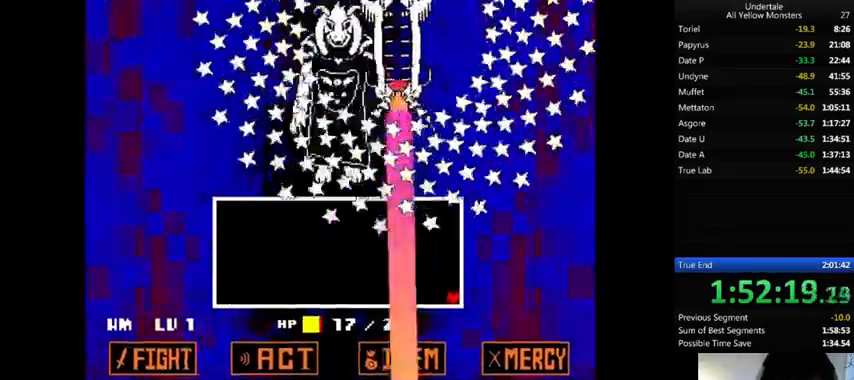
{"keys": ["up"], "events": [[233, "up", "down"]]}
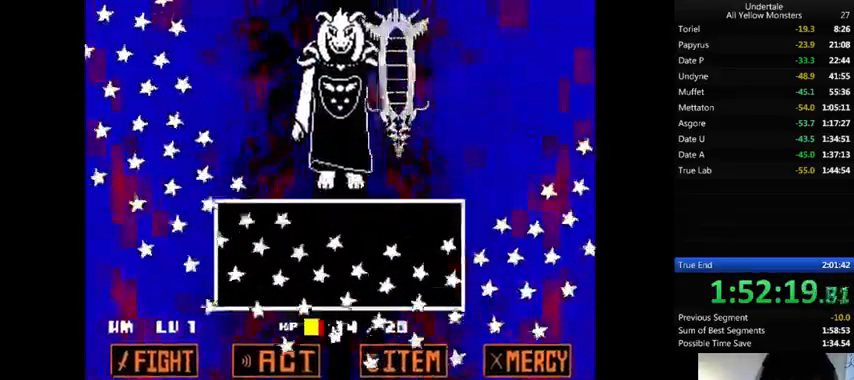
{"keys": [], "events": [[33, "left", "down"], [400, "up", "up"], [467, "left", "up"]]}
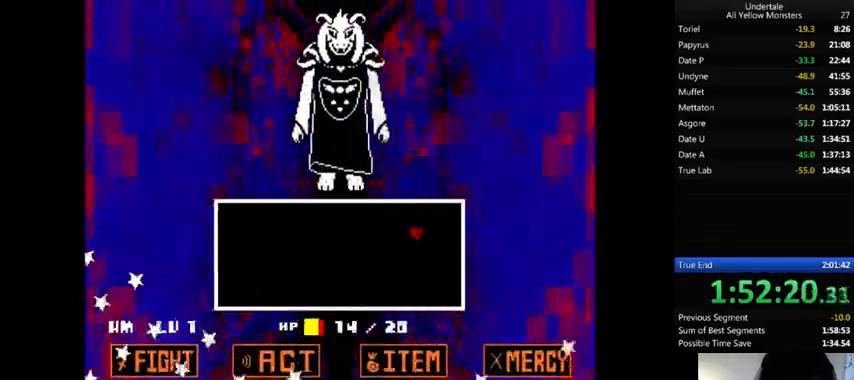
{"keys": [], "events": []}
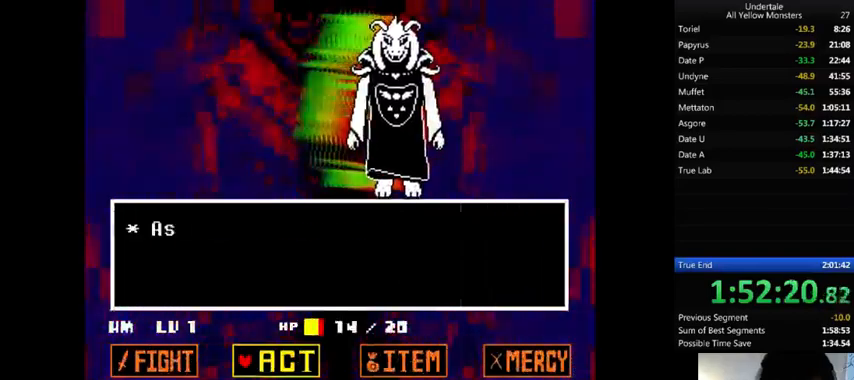
{"keys": ["z"], "events": [[100, "z", "down"], [133, "z", "up"], [200, "z", "down"], [267, "z", "up"], [300, "right", "down"], [333, "right", "up"], [333, "z", "down"], [433, "x", "down"], [433, "z", "up"], [467, "return", "down"], [467, "shift_r", "down"], [500, "return", "up"], [500, "shift_r", "up"], [500, "x", "up"], [500, "z", "down"]]}
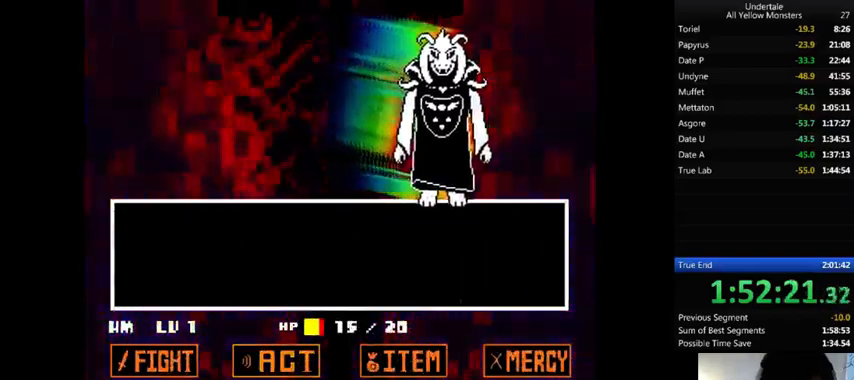
{"keys": ["x", "z"], "events": [[100, "return", "down"], [100, "shift_r", "down"], [100, "x", "down"], [100, "z", "up"], [133, "return", "up"], [133, "shift_r", "up"], [167, "x", "up"], [167, "z", "down"], [267, "x", "down"], [267, "z", "up"], [333, "x", "up"], [333, "z", "down"], [433, "x", "down"], [433, "z", "up"], [500, "z", "down"]]}
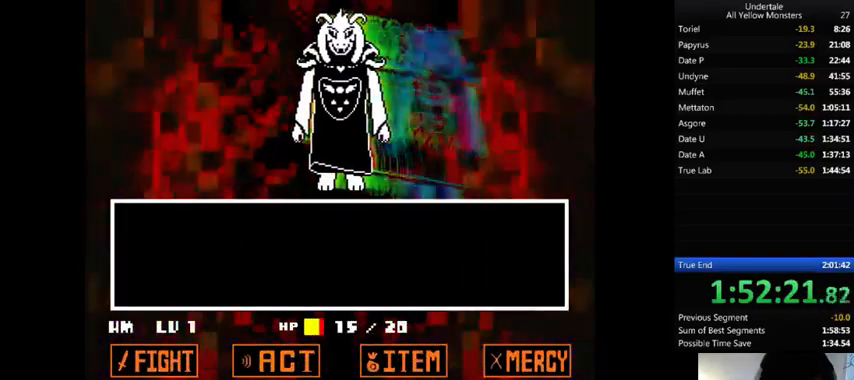
{"keys": ["z"], "events": [[67, "x", "up"], [133, "x", "down"], [133, "z", "up"], [200, "z", "down"], [267, "x", "up"], [333, "x", "down"], [367, "z", "up"], [433, "x", "up"], [433, "z", "down"]]}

**EXERCISE INSTRUCTIONS**. Where a picture appears, skip it and copy the rest of the data word for word.

**REPLY TO THE TASK**.
{"keys": ["up"], "events": [[233, "up", "down"]]}
{"keys": [], "events": [[33, "left", "down"], [400, "up", "up"], [467, "left", "up"]]}
{"keys": [], "events": []}
{"keys": ["z"], "events": [[100, "z", "down"], [133, "z", "up"], [200, "z", "down"], [267, "z", "up"], [300, "right", "down"], [333, "right", "up"], [333, "z", "down"], [433, "x", "down"], [433, "z", "up"], [467, "return", "down"], [467, "shift_r", "down"], [500, "return", "up"], [500, "shift_r", "up"], [500, "x", "up"], [500, "z", "down"]]}
{"keys": ["x", "z"], "events": [[100, "return", "down"], [100, "shift_r", "down"], [100, "x", "down"], [100, "z", "up"], [133, "return", "up"], [133, "shift_r", "up"], [167, "x", "up"], [167, "z", "down"], [267, "x", "down"], [267, "z", "up"], [333, "x", "up"], [333, "z", "down"], [433, "x", "down"], [433, "z", "up"], [500, "z", "down"]]}
{"keys": ["z"], "events": [[67, "x", "up"], [133, "x", "down"], [133, "z", "up"], [200, "z", "down"], [267, "x", "up"], [333, "x", "down"], [367, "z", "up"], [433, "x", "up"], [433, "z", "down"]]}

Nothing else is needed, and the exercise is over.